Remember Flower’s Laws of Behavioral Economics? The first two are:
- People do what you pay them to do.
- People do exactly what you pay them to do.
That is, it’s not general. It’s not “be a good doctor.” It’s more like, “Do lots of complex back fusion surgeries.” What’s more profitable gets done more.
I know that some people say that money has nothing to do with people’s motivation in healthcare, and that’s fine, I totally respect that opinion. You’re just in the wrong section. You want Aisle C, between Dr. Seuss and the Disney fairy tales.
But what about healthcare executives? What gets them more money? What constitutes hitting it into the cheap seats for them?
There are of course lots of compensation surveys. There’s a whole industry of people who do that. But they don’t tie compensation to anything specific. So when someone does a study that does look at correlations, that’s interesting information. One came out a few months ago in JAMA’s Internal Medicine .
Karen Joynt, MD, and her colleagues used 2009 data, so things might be beginning to change now. And they only looked at CEOs, so we will have to speculate whether the same things apply to other C-suite suits.
What did they find? They found great variation in the salaries, with a mean (average) salary of $595,781, a median (half are above and half below) of $404,938). The nearly $200,000 difference tells us that the sample is skewed by a smaller number of really large salaries at the top.

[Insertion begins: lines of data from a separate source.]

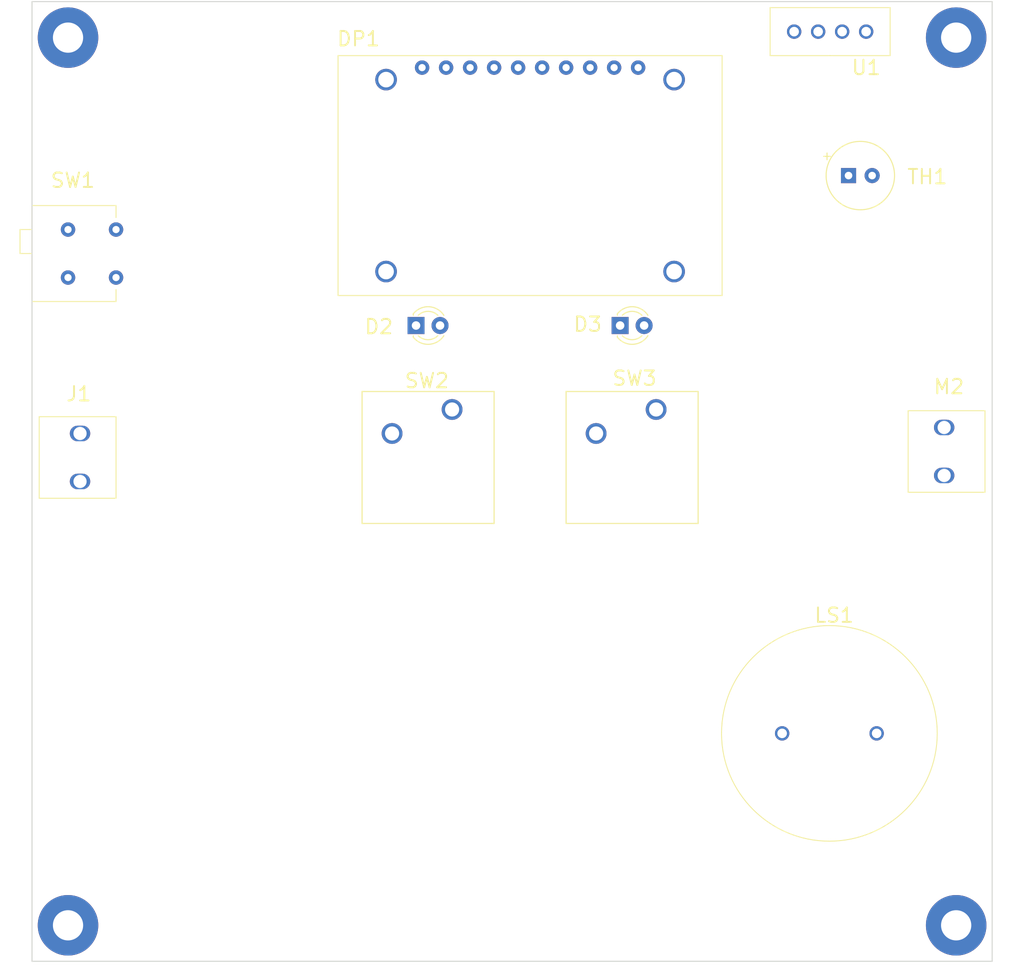
<source format=kicad_pcb>
(kicad_pcb (version 20221018) (generator pcbnew)

  (general
    (thickness 1.6)
  )

  (paper "A4")
  (layers
    (0 "F.Cu" signal)
    (31 "B.Cu" signal)
    (32 "B.Adhes" user "B.Adhesive")
    (33 "F.Adhes" user "F.Adhesive")
    (34 "B.Paste" user)
    (35 "F.Paste" user)
    (36 "B.SilkS" user "B.Silkscreen")
    (37 "F.SilkS" user "F.Silkscreen")
    (38 "B.Mask" user)
    (39 "F.Mask" user)
    (40 "Dwgs.User" user "User.Drawings")
    (41 "Cmts.User" user "User.Comments")
    (42 "Eco1.User" user "User.Eco1")
    (43 "Eco2.User" user "User.Eco2")
    (44 "Edge.Cuts" user)
    (45 "Margin" user)
    (46 "B.CrtYd" user "B.Courtyard")
    (47 "F.CrtYd" user "F.Courtyard")
    (48 "B.Fab" user)
    (49 "F.Fab" user)
    (50 "User.1" user)
    (51 "User.2" user)
    (52 "User.3" user)
    (53 "User.4" user)
    (54 "User.5" user)
    (55 "User.6" user)
    (56 "User.7" user)
    (57 "User.8" user)
    (58 "User.9" user)
  )

  (setup
    (stackup
      (layer "F.SilkS" (type "Top Silk Screen"))
      (layer "F.Paste" (type "Top Solder Paste"))
      (layer "F.Mask" (type "Top Solder Mask") (thickness 0.01))
      (layer "F.Cu" (type "copper") (thickness 0.035))
      (layer "dielectric 1" (type "core") (thickness 1.51) (material "FR4") (epsilon_r 4.5) (loss_tangent 0.02))
      (layer "B.Cu" (type "copper") (thickness 0.035))
      (layer "B.Mask" (type "Bottom Solder Mask") (thickness 0.01))
      (layer "B.Paste" (type "Bottom Solder Paste"))
      (layer "B.SilkS" (type "Bottom Silk Screen"))
      (copper_finish "None")
      (dielectric_constraints no)
    )
    (pad_to_mask_clearance 0)
    (pcbplotparams
      (layerselection 0x00010f0_ffffffff)
      (plot_on_all_layers_selection 0x0000000_00000000)
      (disableapertmacros false)
      (usegerberextensions false)
      (usegerberattributes true)
      (usegerberadvancedattributes true)
      (creategerberjobfile true)
      (dashed_line_dash_ratio 12.000000)
      (dashed_line_gap_ratio 3.000000)
      (svgprecision 4)
      (plotframeref false)
      (viasonmask false)
      (mode 1)
      (useauxorigin false)
      (hpglpennumber 1)
      (hpglpenspeed 20)
      (hpglpendiameter 15.000000)
      (dxfpolygonmode true)
      (dxfimperialunits true)
      (dxfusepcbnewfont true)
      (psnegative false)
      (psa4output false)
      (plotreference true)
      (plotvalue true)
      (plotinvisibletext false)
      (sketchpadsonfab false)
      (subtractmaskfromsilk false)
      (outputformat 1)
      (mirror false)
      (drillshape 0)
      (scaleselection 1)
      (outputdirectory "gerber/")
    )
  )

  (net 0 "")
  (net 1 "/TX")
  (net 2 "GND")
  (net 3 "/SDA")
  (net 4 "/SCL")
  (net 5 "Net-(A1-D4)")
  (net 6 "Net-(A1-D5)")
  (net 7 "Net-(A1-D6)")
  (net 8 "Net-(A1-D7)")
  (net 9 "Net-(A1-A0)")
  (net 10 "+5V")
  (net 11 "+12V")
  (net 12 "Net-(J1-Pin_1)")
  (net 13 "Net-(M2--)")
  (net 14 "Net-(R1-Pad2)")
  (net 15 "Net-(D2-A)")
  (net 16 "Net-(D3-A)")

  (footprint "my_switches:AS11AH_slide_switch" (layer "F.Cu") (at 46.99 67.31))

  (footprint "Capacitor_THT:CP_Radial_Tantal_D7.0mm_P2.50mm" (layer "F.Cu") (at 127.04 59.055))

  (footprint "LED_THT:LED_D3.0mm" (layer "F.Cu") (at 102.87 74.93))

  (footprint "my_LCD:sparkfun-serial-led-4digit" (layer "F.Cu") (at 93.345 59.055))

  (footprint "my_cherry:SW_Cherry_MX_1.00u_PCB" (layer "F.Cu") (at 106.68 83.82))

  (footprint "my_terminal:Wuerth_WR-WTB_64800211622_1x02_P1.50mm_Vertical" (layer "F.Cu") (at 137.16 88.265 90))

  (footprint "LED_THT:LED_D3.0mm" (layer "F.Cu") (at 81.275 74.93))

  (footprint "my_speaker:SM231508-1_speaker_D22.8P10.0" (layer "F.Cu") (at 125.015 118.11))

  (footprint "MountingHole:MountingHole_3.2mm_M3_Pad" (layer "F.Cu") (at 138.43 44.45))

  (footprint "MountingHole:MountingHole_3.2mm_M3_Pad" (layer "F.Cu") (at 44.45 44.45))

  (footprint "my_terminal:Wuerth_WR-WTB_64800211622_1x02_P1.50mm_Vertical" (layer "F.Cu") (at 45.72 88.9 -90))

  (footprint "my_DHT:DHT20" (layer "F.Cu") (at 125.095 43.815 180))

  (footprint "MountingHole:MountingHole_3.2mm_M3_Pad" (layer "F.Cu") (at 44.45 138.43))

  (footprint "my_cherry:SW_Cherry_MX_1.00u_PCB" (layer "F.Cu") (at 85.09 83.82))

  (footprint "MountingHole:MountingHole_3.2mm_M3_Pad" (layer "F.Cu") (at 138.43 138.43))

  (gr_line (start 142.24 142.24) (end 40.64 142.24)
    (stroke (width 0.1) (type default)) (layer "Edge.Cuts") (tstamp 27bcadaf-6d8b-4500-9d73-baf8f29fc003))
  (gr_line (start 40.64 142.24) (end 40.64 40.64)
    (stroke (width 0.1) (type default)) (layer "Edge.Cuts") (tstamp 2f5a9562-8620-43ef-bc88-5ca1f35ab810))
  (gr_line (start 40.64 40.64) (end 142.24 40.64)
    (stroke (width 0.1) (type default)) (layer "Edge.Cuts") (tstamp 38696c65-9524-4cbb-a219-462e0ea7313a))
  (gr_line (start 142.24 40.64) (end 142.24 142.24)
    (stroke (width 0.1) (type default)) (layer "Edge.Cuts") (tstamp 46ee8bac-f20c-4fc7-90a5-32c97890f548))

)

</source>
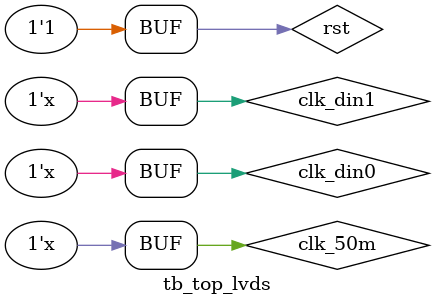
<source format=v>
`timescale 1ns / 1ps

module tb_top_lvds;

    reg     rst;
    reg     clk_50m; 
    reg     clk_din0;
    reg     clk_din1;

    always # 100.000    clk_50m  = ~ clk_50m;  
    always #  73.700    clk_din0 = ~ clk_din0;
    always # 117.170    clk_din1 = ~ clk_din1;
//   initial #(4)
//   forever #8.33333    clk_dco  = ~ clk_dco;
 
    initial 
    begin       
                    rst         =   1'b0;
                    clk_50m     =   1'b0;
                    clk_din0    =   1'b0;
                    clk_din1    =   1'b1;
        # 10000     rst         =   1'b1; 
    end 

	wire tx_valid;
	wire [7:0]	tx_data;
	UART_source
	uut0_UART_source(  
		.rst(rst),	
		.clk(clk_50m),
		.tx_valid(tx_valid),	
		.tx_data(tx_data)
    	);

    wire    uart_rx;
    wire    uart_tx;
	wire	tx_done;
	wire    rx_valid;
	wire [7:0]	rx_data;
	UART_interface
	uut1_UART_interface(
		.clk(clk_50m),
		.rst_n(rst),	
		.tx_valid(tx_valid),	
		.tx_data(tx_data),
		.tx_done(tx_done),
		.uart_tx(uart_tx),	
		.uart_rx(uart_rx),
		.rx_valid(rx_valid),
		.rx_data(rx_data)
		);
		
	wire 	adclk_n;
	wire 	adclk_p;
	wire	fco_n;
	wire 	fco_p;
	wire 	dco_n;
	wire  	dco_p;
	wire	din0A_n;
	wire	din0A_p;
	wire	din1A_n;
	wire	din1A_p;
	wire	din0B_n;
	wire	din0B_p;
	wire	din1B_n;
	wire	din1B_p;
	wire	adc_out;
	wire  	pll_locked;
	ADC_source
	uut0_ADC_source(  
 //   	.rst(rst), 
		.rst(adc_out),
		.clk_p(adclk_p),
		.clk_n(adclk_n),
		.din0_in(clk_din0),
		.din1_in(clk_din1),
		.fco_n(fco_n),
		.fco_p(fco_p),
		.dco_n(dco_n),
		.dco_p(dco_p),
		.din0A_n(din0A_n),
		.din0A_p(din0A_p),
		.din1A_n(din1A_n),
		.din1A_p(din1A_p),
		.din0B_n(din0B_n),
		.din0B_p(din0B_p),
		.din1B_n(din1B_n),
		.din1B_p(din1B_p),
		.pll_locked(pll_locked)
		);

	wire	spi_clk;
	wire 	spi_csb;
	wire 	spi_sdio;
	wire 	Bit_clk;
	wire [15:0]	Bit_dat;
	wire [ 9:0] test_pin;
    top_lvds    
    uut_top_lvds(
        .rst(rst),
	    .clk(clk_50m),
        .dco_n(dco_n),
        .dco_p(dco_p),
        .fco_n(fco_n),
        .fco_p(fco_p),
        .din1A_n(din1A_n),
        .din1A_p(din1A_p),
        .din0A_n(din0A_n),
        .din0A_p(din0A_p),
        .din1B_n(din1B_n),
        .din1B_p(din1B_p),
        .din0B_n(din0B_n),
        .din0B_p(din0B_p),
        .uart_tx(uart_rx),
	    .uart_rx(uart_tx),
		.spi_clk(spi_clk),
		.spi_csb(spi_csb),
		.spi_sdio(spi_sdio),
		.adclk_p(adclk_p),
		.adclk_n(adclk_n),
		.Bit_sta(1'b0),
		.Bit_cha(1'b0),
		.Bit_clr(1'b0),
		.Bit_clk(Bit_clk),
		.Bit_dat(Bit_dat),		
	    .test_pin(test_pin)
        );

	assign adc_out = test_pin[9];
	
endmodule


</source>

There is nothing surprising in the size of the salaries or their variation. That’s normal for any industry. No matter how much you might think that healthcare is special and different and sacred, it is nonetheless a very big business. In many or most towns, the hospitals and health systems are the biggest businesses in town. A typical suburban three-hospital system might have an annual budget in the $5 billion range.
What correlates with a higher salary? Size.
More beds means a higher salary ($550 for each extra bed, to be exact). Teaching status means $425,078 more — in other words, doubling the median. And most teaching hospitals are much bigger than average. Urban location gets you more, but this is likely also a marker for size, or the cliché phrase “big city hospital” wouldn’t roll off the tongue so easily. High tech gets you more, too. Hospitals with high technologic capabilities paid their CEOs $135,862 more than hospitals with low levels of technology — but this again is likely a marker (a co-variate) for size and teaching status.
The one apparent performance marker that varies with compensation: Patient satisfaction. “Hospitals with high performance on patient satisfaction compensated their CEOs $51,706 more than did those with low performance on patient satisfaction,” according to Dr. Joynt et al. Oddly, though, I think this is also often a marker for size. Patients tend to think you’re good if you’re large and well-known. Famously, one Massachusetts survey rated Massachusetts General’s OB-GYN and birthing program as the most highly-regarded in the state — at a time when it actually did not even have one.
So you get paid more if you run a big enterprise. No surprise. Perhaps more telling is what showed no correlation with compensation at all:
- occupancy rates
- process quality performance
- mortality rates
- readmission rates
- measures of community benefit
Every one of these, in one way or another, is a measure of real performance. In other words, if you pay more to hire and retain a better, more skilled, more experienced CEO, here’s where you would expect the return on your investment. And it’s not there.
We are moving into a time when healthcare has a wildly different and more complex economic base than it is used to, an economic situation in which most of the people now running healthcare enterprises are newbies, and most of the new conglomerations, concatenations and congeries of healthcare capabilities and financing structures being slapped together are prototypes. It’s prototypes all the way down.
How would you measure and pay for executive performance in such an environment? What is it that you really want? Is it the margin of the whole enterprise, including its insurance arm and any accountable-care joint ventures it has set up? What if you paid the CEO 0.2% of that margin (I’ll do the arithmetic: On a $5 billion enterprise with, say, a 5% margin, that would be $1 million). What behavior would that drive? No margin, you’re on food stamps, buddy.
How about 0.02% of margin ($100,000 in our example), plus large bonuses for outcome markers such as lower readmission rates and lower mortality rates, plus certain process performance markers? What behavior would that drive?
In what other ways could executive pay be tied to the performance that we really want to see?
We are increasingly talking about (and sometimes implementing) many different ways of paying physicians for performance, with many different types of incentives beyond those labeled “Pay For Performance.” Yet clearly the executive talent driving the strategies of these major organization needs to adapt and up their game for the new world of healthcare — and clearly across healthcare many if not most are hanging back, unclear on the best strategy, playing it as safe as possible by consolidating and sticking as much as possible to the old model.